- **What you should do**:
Please lay out all the entries below as a numbered list, skipping any blank lines.

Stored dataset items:
---------------
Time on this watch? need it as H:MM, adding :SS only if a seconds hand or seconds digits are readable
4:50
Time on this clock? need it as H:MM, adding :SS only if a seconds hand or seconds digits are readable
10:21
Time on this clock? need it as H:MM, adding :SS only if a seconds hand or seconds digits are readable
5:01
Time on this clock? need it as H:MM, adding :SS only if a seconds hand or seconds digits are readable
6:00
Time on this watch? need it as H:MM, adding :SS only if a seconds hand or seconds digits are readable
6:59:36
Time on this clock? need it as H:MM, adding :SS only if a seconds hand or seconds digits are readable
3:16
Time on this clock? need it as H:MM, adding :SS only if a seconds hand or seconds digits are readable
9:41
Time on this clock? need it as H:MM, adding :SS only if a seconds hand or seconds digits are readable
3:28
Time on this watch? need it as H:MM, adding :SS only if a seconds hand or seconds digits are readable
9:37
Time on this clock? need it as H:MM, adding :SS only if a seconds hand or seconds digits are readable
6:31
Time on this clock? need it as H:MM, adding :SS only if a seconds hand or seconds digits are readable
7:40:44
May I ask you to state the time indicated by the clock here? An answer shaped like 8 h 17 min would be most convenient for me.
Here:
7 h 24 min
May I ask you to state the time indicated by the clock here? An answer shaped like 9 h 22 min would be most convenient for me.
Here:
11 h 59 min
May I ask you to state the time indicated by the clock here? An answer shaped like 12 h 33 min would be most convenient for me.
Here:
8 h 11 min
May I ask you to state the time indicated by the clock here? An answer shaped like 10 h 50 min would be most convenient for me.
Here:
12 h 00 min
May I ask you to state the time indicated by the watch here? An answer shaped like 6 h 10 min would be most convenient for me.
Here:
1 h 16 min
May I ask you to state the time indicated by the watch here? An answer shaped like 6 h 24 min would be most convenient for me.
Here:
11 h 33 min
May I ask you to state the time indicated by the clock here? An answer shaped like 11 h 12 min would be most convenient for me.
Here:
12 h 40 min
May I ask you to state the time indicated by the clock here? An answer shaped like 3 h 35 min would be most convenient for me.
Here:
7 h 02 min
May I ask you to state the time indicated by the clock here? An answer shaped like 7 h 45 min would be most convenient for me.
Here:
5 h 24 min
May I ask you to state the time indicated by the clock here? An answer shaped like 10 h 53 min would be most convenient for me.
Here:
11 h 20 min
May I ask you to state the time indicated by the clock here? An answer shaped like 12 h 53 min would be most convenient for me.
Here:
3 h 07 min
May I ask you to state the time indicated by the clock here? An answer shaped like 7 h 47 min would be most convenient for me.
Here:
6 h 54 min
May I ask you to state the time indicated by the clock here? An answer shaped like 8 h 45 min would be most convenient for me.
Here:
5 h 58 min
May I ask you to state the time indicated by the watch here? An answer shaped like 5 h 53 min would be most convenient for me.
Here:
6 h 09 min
---------------
- **Right answer**:
1. Time on this watch? need it as H:MM, adding :SS only if a seconds hand or seconds digits are readable
2. 4:50
3. Time on this clock? need it as H:MM, adding :SS only if a seconds hand or seconds digits are readable
4. 10:21
5. Time on this clock? need it as H:MM, adding :SS only if a seconds hand or seconds digits are readable
6. 5:01
7. Time on this clock? need it as H:MM, adding :SS only if a seconds hand or seconds digits are readable
8. 6:00
9. Time on this watch? need it as H:MM, adding :SS only if a seconds hand or seconds digits are readable
10. 6:59:36
11. Time on this clock? need it as H:MM, adding :SS only if a seconds hand or seconds digits are readable
12. 3:16
13. Time on this clock? need it as H:MM, adding :SS only if a seconds hand or seconds digits are readable
14. 9:41
15. Time on this clock? need it as H:MM, adding :SS only if a seconds hand or seconds digits are readable
16. 3:28
17. Time on this watch? need it as H:MM, adding :SS only if a seconds hand or seconds digits are readable
18. 9:37
19. Time on this clock? need it as H:MM, adding :SS only if a seconds hand or seconds digits are readable
20. 6:31
21. Time on this clock? need it as H:MM, adding :SS only if a seconds hand or seconds digits are readable
22. 7:40:44
23. May I ask you to state the time indicated by the clock here? An answer shaped like 8 h 17 min would be most convenient for me.
24. Here:
25. 7 h 24 min
26. May I ask you to state the time indicated by the clock here? An answer shaped like 9 h 22 min would be most convenient for me.
27. Here:
28. 11 h 59 min
29. May I ask you to state the time indicated by the clock here? An answer shaped like 12 h 33 min would be most convenient for me.
30. Here:
31. 8 h 11 min
32. May I ask you to state the time indicated by the clock here? An answer shaped like 10 h 50 min would be most convenient for me.
33. Here:
34. 12 h 00 min
35. May I ask you to state the time indicated by the watch here? An answer shaped like 6 h 10 min would be most convenient for me.
36. Here:
37. 1 h 16 min
38. May I ask you to state the time indicated by the watch here? An answer shaped like 6 h 24 min would be most convenient for me.
39. Here:
40. 11 h 33 min
41. May I ask you to state the time indicated by the clock here? An answer shaped like 11 h 12 min would be most convenient for me.
42. Here:
43. 12 h 40 min
44. May I ask you to state the time indicated by the clock here? An answer shaped like 3 h 35 min would be most convenient for me.
45. Here:
46. 7 h 02 min
47. May I ask you to state the time indicated by the clock here? An answer shaped like 7 h 45 min would be most convenient for me.
48. Here:
49. 5 h 24 min
50. May I ask you to state the time indicated by the clock here? An answer shaped like 10 h 53 min would be most convenient for me.
51. Here:
52. 11 h 20 min
53. May I ask you to state the time indicated by the clock here? An answer shaped like 12 h 53 min would be most convenient for me.
54. Here:
55. 3 h 07 min
56. May I ask you to state the time indicated by the clock here? An answer shaped like 7 h 47 min would be most convenient for me.
57. Here:
58. 6 h 54 min
59. May I ask you to state the time indicated by the clock here? An answer shaped like 8 h 45 min would be most convenient for me.
60. Here:
61. 5 h 58 min
62. May I ask you to state the time indicated by the watch here? An answer shaped like 5 h 53 min would be most convenient for me.
63. Here:
64. 6 h 09 min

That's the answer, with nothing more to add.